* [ASSIGNMENT] Copy out the data below verbatim, beginning at the line that contains "neleidžia neautorizuotam jūsų" and continuing through the last line of the data.

* [RECORDS TO USE]

BEGIN

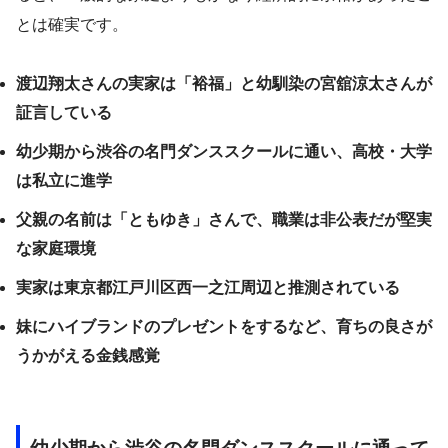
とは確実です。
渡辺翔太さんの実家は「裕福」と幼馴染の宮舘涼太さんが
証言している
幼少期から渋谷の名門ダンススクールに通い、高校・大学
は私立に進学
父親の名前は「ともゆき」さんで、職業は非公表だが堅実
な家庭環境
実家は東京都江戸川区西一之江周辺と推測されている
妹にハイブランドのプレゼントをするなど、育ちの良さが
うかがえる金銭感覚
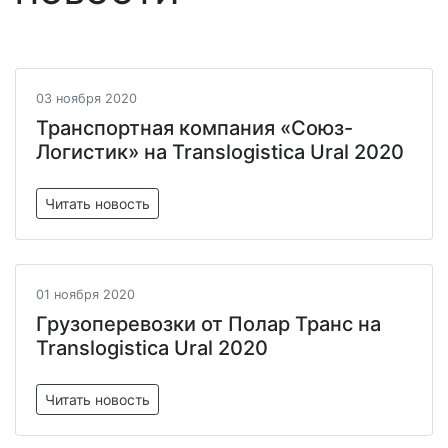
03 ноября 2020
Транспортная компания «Союз-
Логистик» на Translogistica Ural 2020
Читать новость
01 ноября 2020
Грузоперевозки от Полар Транс на
Translogistica Ural 2020
Читать новость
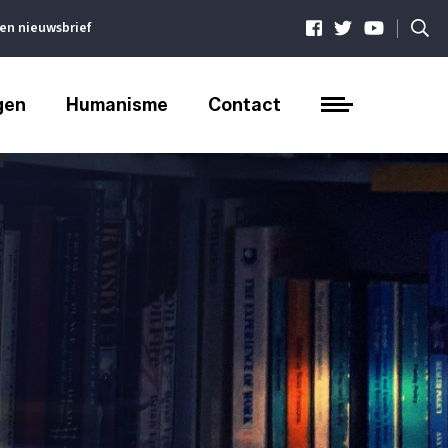
|
ven nieuwsbrief
gen
Humanisme
Contact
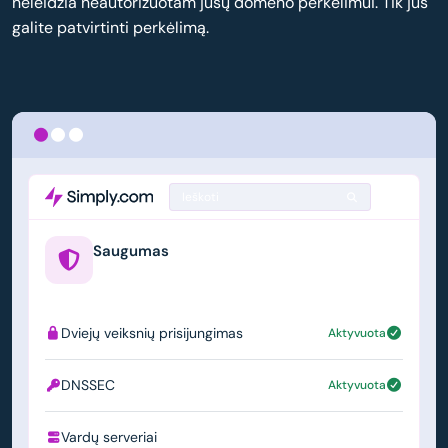
neleidžia neautorizuotam jūsų domeno perkėlimui. Tik jūs
galite patvirtinti perkėlimą.
Ieškoti
Saugumas
example.us
Dviejų veiksnių prisijungimas
Aktyvuota
DNSSEC
Aktyvuota
Vardų serveriai
ns1.simply.com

END

* [RESULT BELOW]
neleidžia neautorizuotam jūsų domeno perkėlimui. Tik jūs
galite patvirtinti perkėlimą.
Ieškoti
Saugumas
example.us
Dviejų veiksnių prisijungimas
Aktyvuota
DNSSEC
Aktyvuota
Vardų serveriai
ns1.simply.com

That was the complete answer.